Source material:

◇ ◇ ◇

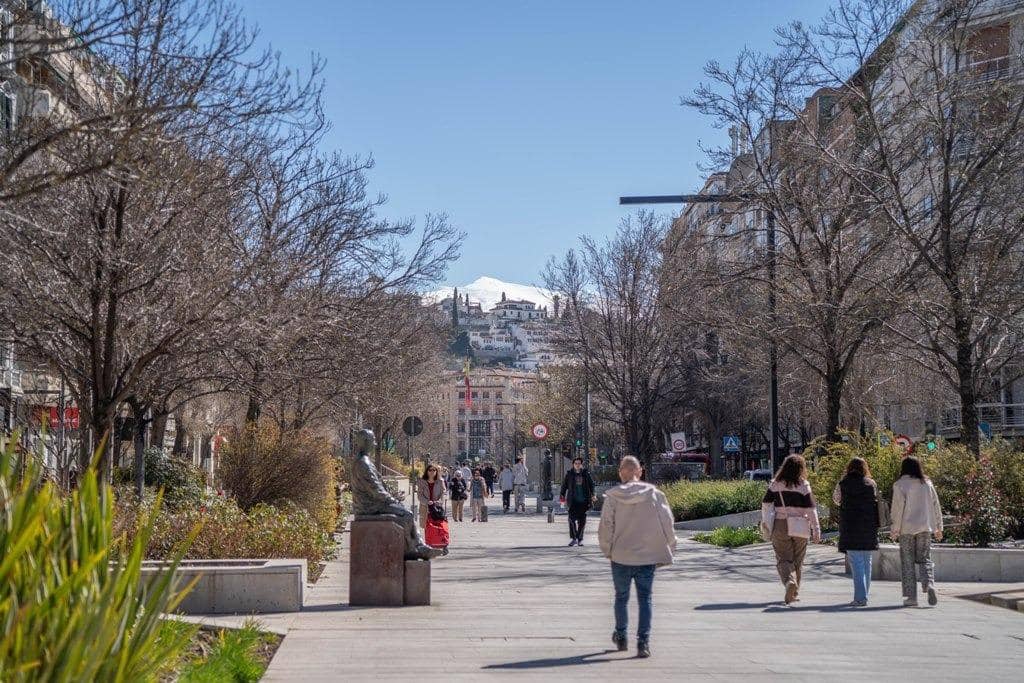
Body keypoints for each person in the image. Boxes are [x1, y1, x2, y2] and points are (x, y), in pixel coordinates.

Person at [598, 456, 676, 659]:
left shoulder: (613, 497)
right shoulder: (654, 495)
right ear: (639, 472)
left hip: (621, 556)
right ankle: (643, 642)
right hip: (647, 557)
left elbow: (606, 526)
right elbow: (667, 521)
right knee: (645, 599)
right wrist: (670, 544)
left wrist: (607, 549)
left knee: (621, 597)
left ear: (620, 473)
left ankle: (621, 636)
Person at [762, 454, 821, 605]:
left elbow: (766, 504)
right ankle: (794, 593)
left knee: (783, 559)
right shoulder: (804, 485)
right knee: (798, 561)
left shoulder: (775, 484)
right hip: (801, 525)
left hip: (780, 524)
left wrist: (767, 523)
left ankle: (789, 582)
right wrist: (816, 528)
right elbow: (811, 508)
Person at [890, 456, 943, 607]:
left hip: (906, 529)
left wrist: (895, 530)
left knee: (907, 562)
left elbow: (897, 509)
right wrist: (939, 527)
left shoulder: (899, 485)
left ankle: (910, 597)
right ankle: (929, 584)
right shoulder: (927, 483)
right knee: (925, 558)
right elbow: (936, 505)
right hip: (925, 528)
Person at [832, 457, 881, 606]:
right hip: (868, 527)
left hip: (851, 527)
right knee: (867, 562)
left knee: (857, 563)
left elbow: (836, 500)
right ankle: (864, 594)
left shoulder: (843, 484)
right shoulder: (871, 484)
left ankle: (860, 598)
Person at [560, 456, 595, 546]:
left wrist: (593, 495)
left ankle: (579, 539)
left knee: (582, 521)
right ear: (573, 464)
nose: (577, 465)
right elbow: (564, 486)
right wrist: (562, 496)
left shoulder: (586, 474)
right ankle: (574, 537)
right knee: (571, 519)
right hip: (573, 501)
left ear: (581, 465)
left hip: (583, 501)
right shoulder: (569, 474)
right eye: (576, 463)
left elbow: (592, 485)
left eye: (579, 464)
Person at [416, 464, 447, 530]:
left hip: (436, 508)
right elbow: (419, 495)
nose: (432, 472)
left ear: (436, 471)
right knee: (426, 527)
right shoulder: (422, 481)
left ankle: (435, 540)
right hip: (425, 507)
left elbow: (443, 493)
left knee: (436, 527)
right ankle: (428, 540)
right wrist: (427, 502)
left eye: (434, 470)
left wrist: (440, 501)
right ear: (427, 471)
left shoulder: (440, 481)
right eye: (430, 470)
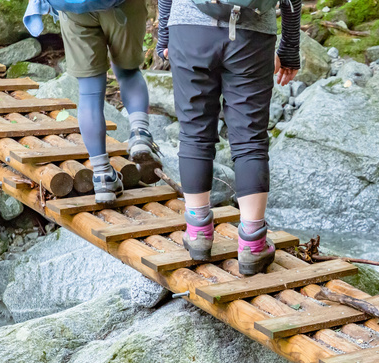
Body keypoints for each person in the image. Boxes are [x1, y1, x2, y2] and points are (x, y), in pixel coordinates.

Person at [156, 0, 301, 275]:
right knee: (250, 139)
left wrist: (165, 35)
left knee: (195, 131)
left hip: (189, 29)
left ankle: (198, 232)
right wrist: (290, 49)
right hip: (253, 34)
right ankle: (253, 244)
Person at [25, 0, 164, 203]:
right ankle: (139, 135)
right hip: (121, 6)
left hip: (73, 9)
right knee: (128, 73)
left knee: (89, 91)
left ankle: (102, 176)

◇ ◇ ◇

What is required: When you reach the line with "right hip: (868, 527)" in the records above, start writing out lines exactly, and stop once the line with "right eye: (430, 470)" has been written; include nothing else.

Solution to the problem:
right hip: (868, 527)
left hip: (851, 527)
right knee: (867, 562)
left knee: (857, 563)
left elbow: (836, 500)
right ankle: (864, 594)
left shoulder: (843, 484)
right shoulder: (871, 484)
left ankle: (860, 598)
Person at [560, 456, 595, 546]:
left wrist: (593, 495)
left ankle: (579, 539)
left knee: (582, 521)
right ear: (573, 464)
nose: (577, 465)
right elbow: (564, 486)
right wrist: (562, 496)
left shoulder: (586, 474)
right ankle: (574, 537)
right knee: (571, 519)
right hip: (573, 501)
left ear: (581, 465)
left hip: (583, 501)
right shoulder: (569, 474)
right eye: (576, 463)
left elbow: (592, 485)
left eye: (579, 464)
Person at [416, 464, 447, 530]:
left hip: (436, 508)
right elbow: (419, 495)
nose: (432, 472)
left ear: (436, 471)
right knee: (426, 527)
right shoulder: (422, 481)
left ankle: (435, 540)
right hip: (425, 507)
left elbow: (443, 493)
left knee: (436, 527)
right ankle: (428, 540)
right wrist: (427, 502)
left eye: (434, 470)
left wrist: (440, 501)
right ear: (427, 471)
left shoulder: (440, 481)
right eye: (430, 470)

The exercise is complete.